TEORI BELAJAR AKTIF DALAM PEMBELAJARAN PAK
Pengantar
Pembelajaran
dapat diartikan sebagai kegiatan dimana guru (pengajar) dan murid (pembelajar)
berinteraksi, membicarakan suatu bahan atau melakukan suatu aktivitas, guna
mencapai tujuan yang dikehendaki. Dr Oemar Hamalik mengartikan pembelajaran
sebagai “suatu kombinasi yang tersusun, meliputi unsur-unsur
manusiawi, material, fasilitas, perlengkapan, dan prosedur, yang saling
mempengaruhi untuk mencapai tujuan pembelajaran”.
Juga dikemukakan bahwa pembelajaran merupakan “upaya
mengorganisasi lingkungan untuk menciptakan kondisi belajar bagi peserta didik”.
Salah
satu unsur penting bagi guru PAK untuk meningkatkan kualitas dan kompetensi
pembelajaran yang direncanakan dan dikelolanya ialah pemahaman tentang konsep
atau teori belajar. Kalau guru memahami bagaimana individu dapat belajar secara
lebih efektif, maka ia dapat membantu peserta didiknya mengalami kegiatan
belajar dengan hasil optimal. Kalau guru hanya menguasai bahan pengajarannya
namun kurang mengerti cara efektif anak didik belajar, maka hasil kegiatan yang
dikelolanya tentu bisa kurang memuaskan. Untuk tujuan itu, guru perlu terus
belajar dari berbagai teori belajar, dan meninjau secara kritis dan konstruktif
manfaatnya dalam pembelajaran PAK. Dalam kesempatan ini diperbincangkan sebuah
teori pembelajaran aktif dari Dave Meier
Tentang belajar aktif
Belajar
aktif itu apa? Apakah ada kegiatan belajar tidak aktif atau pasif? Sebenarnya
semua kegiatan belajar merupakan kegiatan aktif. Tetapi mungkin saja di kelas
seringkali ketika mengajar, guru hanya berbicara, bercerita, dan muridnya
mendengar dan mencatat. Komunikasi satu arah yang terjadi. Guru PAK seringkali
bahkan bertindak seperti pengkotbah yang menyampaikan firman Tuhan di jemaat
pada ibadah hari minggu. Pendeta atau pengkotbath membacakan firman Tuhan lalu
menguraikannya kepada jemaat. Jemaat dalam kondisi itu hanya sebagai penerima,
yang merenung dan mencermati serta mengolah pesan yang didengar bagi dirinya sendiri.

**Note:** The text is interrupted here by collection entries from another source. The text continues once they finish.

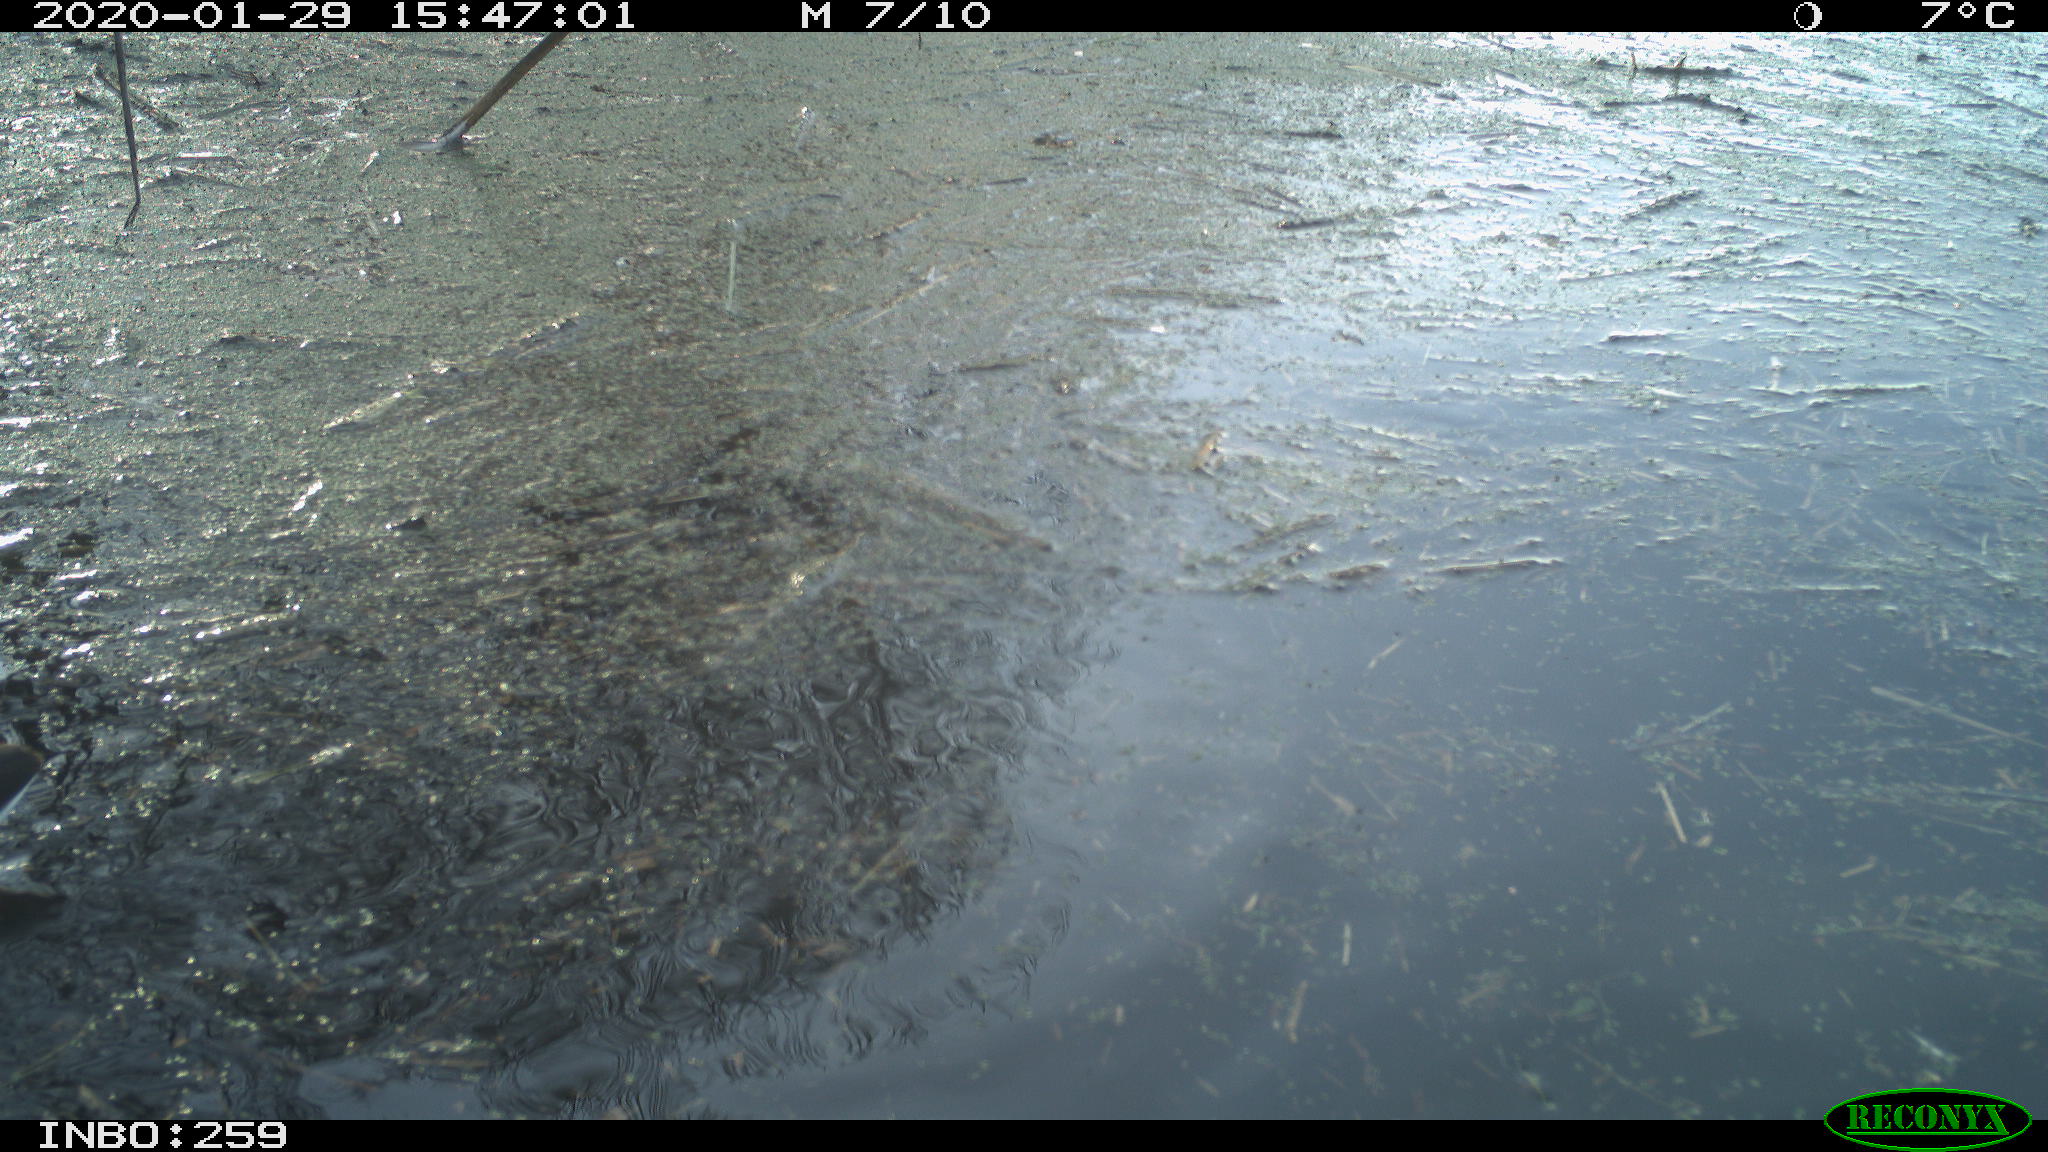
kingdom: Animalia
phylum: Chordata
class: Aves
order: Gruiformes
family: Rallidae
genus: Gallinula
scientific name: Gallinula chloropus
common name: Common moorhen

Tidak terlihat apa yang terjadi dalam diri warga jemaat itu. Tetapi kegiatan
itu pun masih dapat dikatakan aktif, setidaknya dalam diri warga jemaat itu
sendiri! Kecuali bila anggota jemaat tertidur. Sebab tidak sedikit juga
kegiatan kotbah yang justru membuat jemaat pulas tertidur.
Kegiatan
belajar PAK di sekolah harusnya tidak demikian. Tidak membuat murid tertidur.
Seharusnya kegiatan itu membuat siswa aktif, seperti: mendengar dan berbicara,
melihat dan membaca, bahkan melakukan peragaan atau melakukan suatu aktifitas.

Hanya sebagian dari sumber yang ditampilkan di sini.